Metin Parçası:
Dünyadaki 5 Masalsı Şehir

Şehrin gürültüsünden, iş yoğunluğundan, okul stresinden uzak, hep hayallerimizde canlandırdığımız o masalsı yerler, artık sadece hayal olmaktan ibaret değil. Fransa’daki Provence, İspanya’daki Segovia, Almanya’daki Rothenburg ve daha fazlası, sizleri bir an olsun gerçek dünyadan uzaklaştırmak için bu yazıda bekliyor!

Alıştırma Bölümleri:
[1] Masalsı şehirler metninde adı geçen bütün ülkeleri yazın.
[2] Masalsı şehirler metninde "Şehrin gürültüsünden, iş" sözcükleriyle başlayan kısmı "bu yazıda bekliyor!" sözcüklerine kadar aynen tekrarlayın.
Bu veriler gerekli değildir.

Kayıtlı veriler
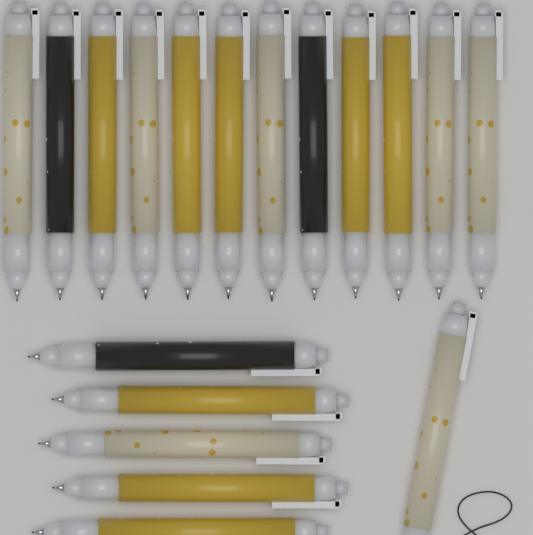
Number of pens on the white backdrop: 18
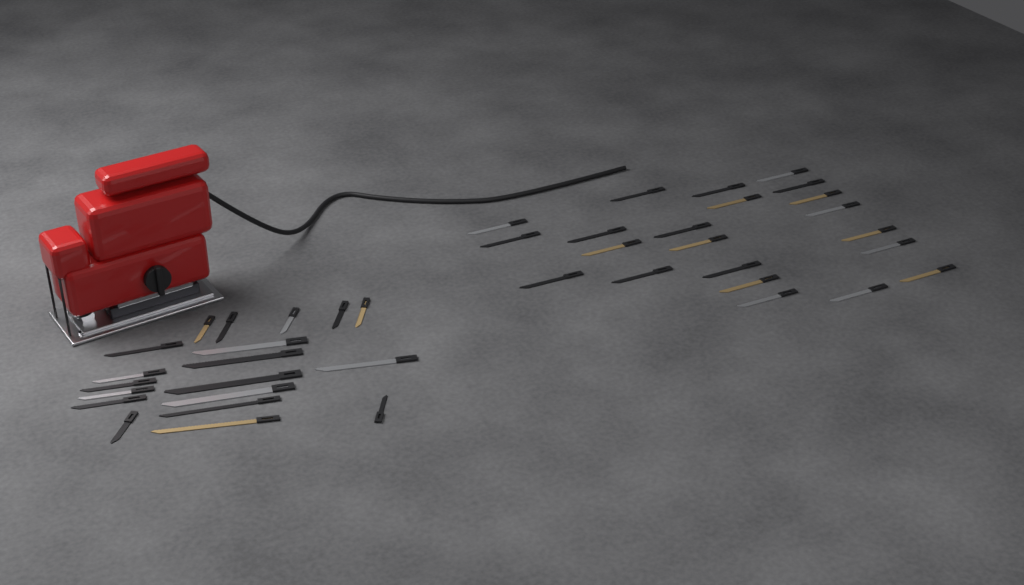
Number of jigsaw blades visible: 41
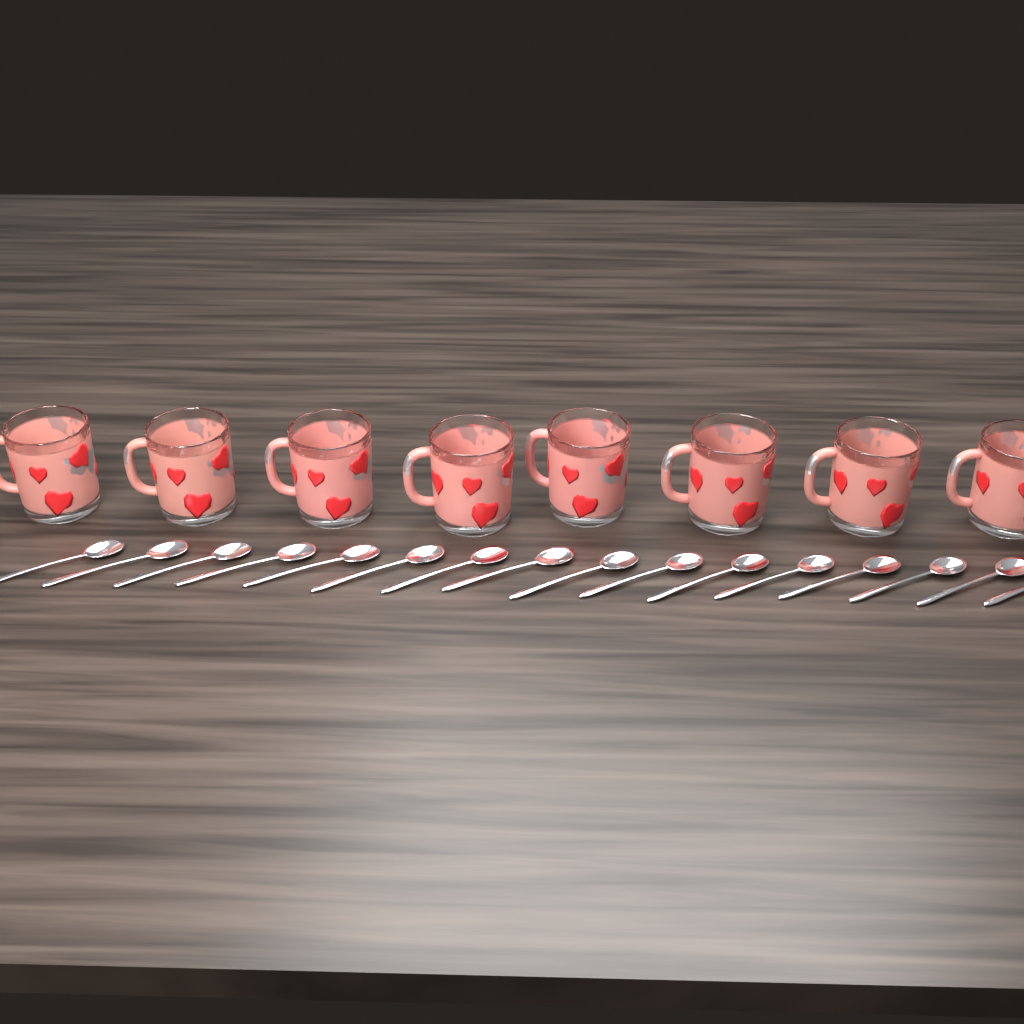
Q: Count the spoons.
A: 16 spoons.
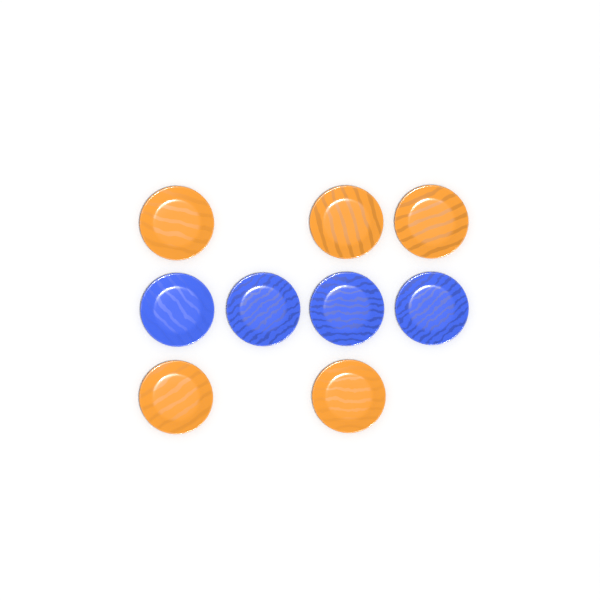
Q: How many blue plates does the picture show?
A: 4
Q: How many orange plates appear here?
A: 5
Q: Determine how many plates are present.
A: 9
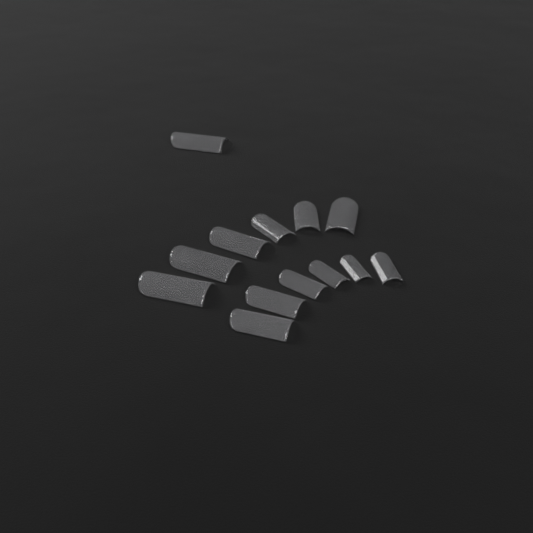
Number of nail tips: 13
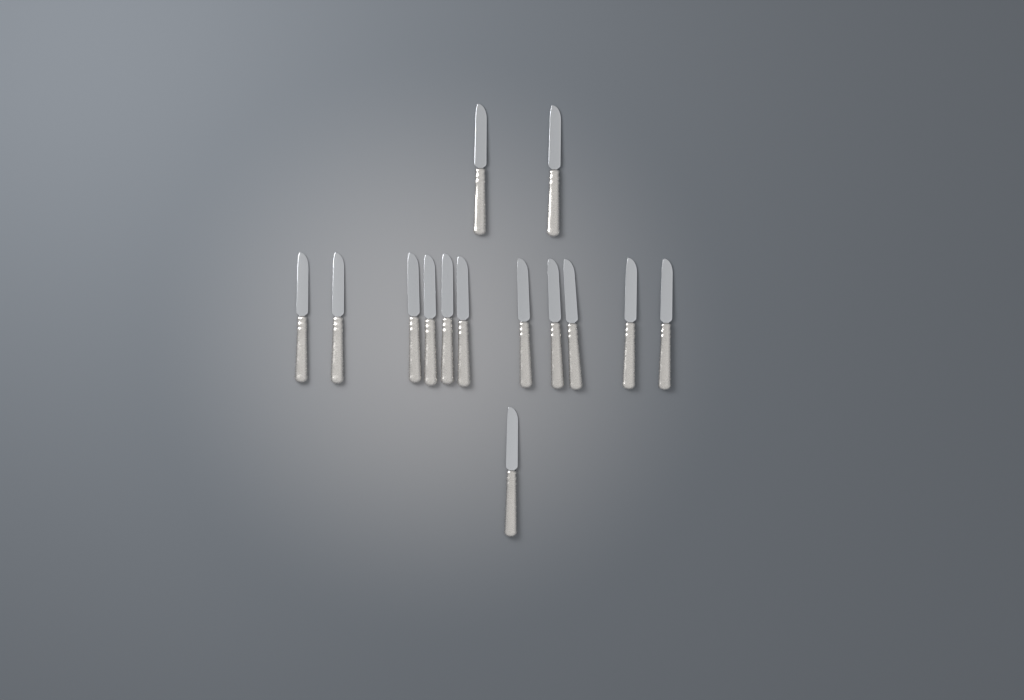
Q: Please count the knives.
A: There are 14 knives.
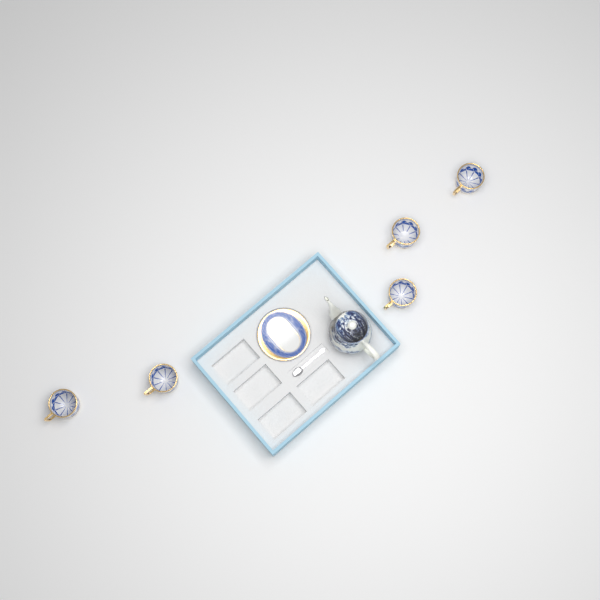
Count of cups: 5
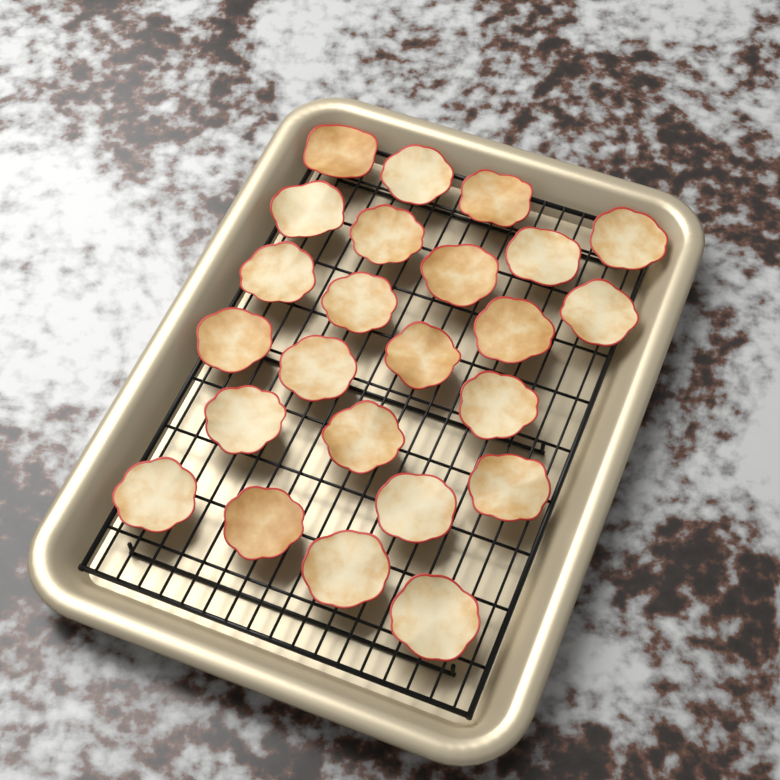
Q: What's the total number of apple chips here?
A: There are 24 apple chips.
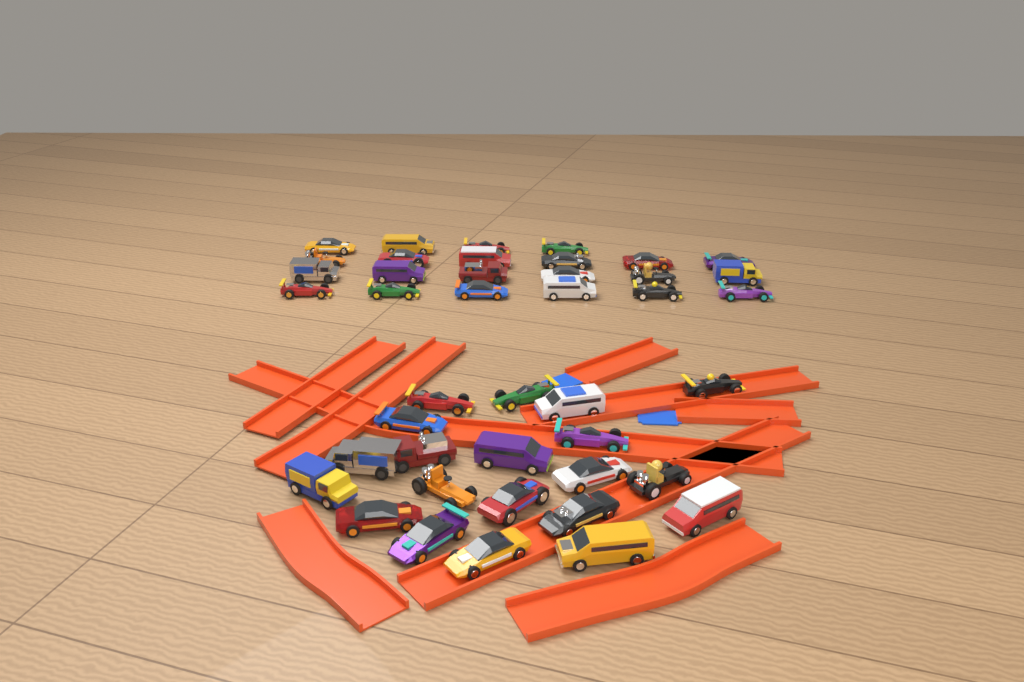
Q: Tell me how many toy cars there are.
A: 42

Çözümlü Cevaplar:
[1] Fransa, İspanya, Almanya

[2]
Şehrin gürültüsünden, iş yoğunluğundan, okul stresinden uzak, hep hayallerimizde canlandırdığımız o masalsı yerler, artık sadece hayal olmaktan ibaret değil. Fransa’daki Provence, İspanya’daki Segovia, Almanya’daki Rothenburg ve daha fazlası, sizleri bir an olsun gerçek dünyadan uzaklaştırmak için bu yazıda bekliyor!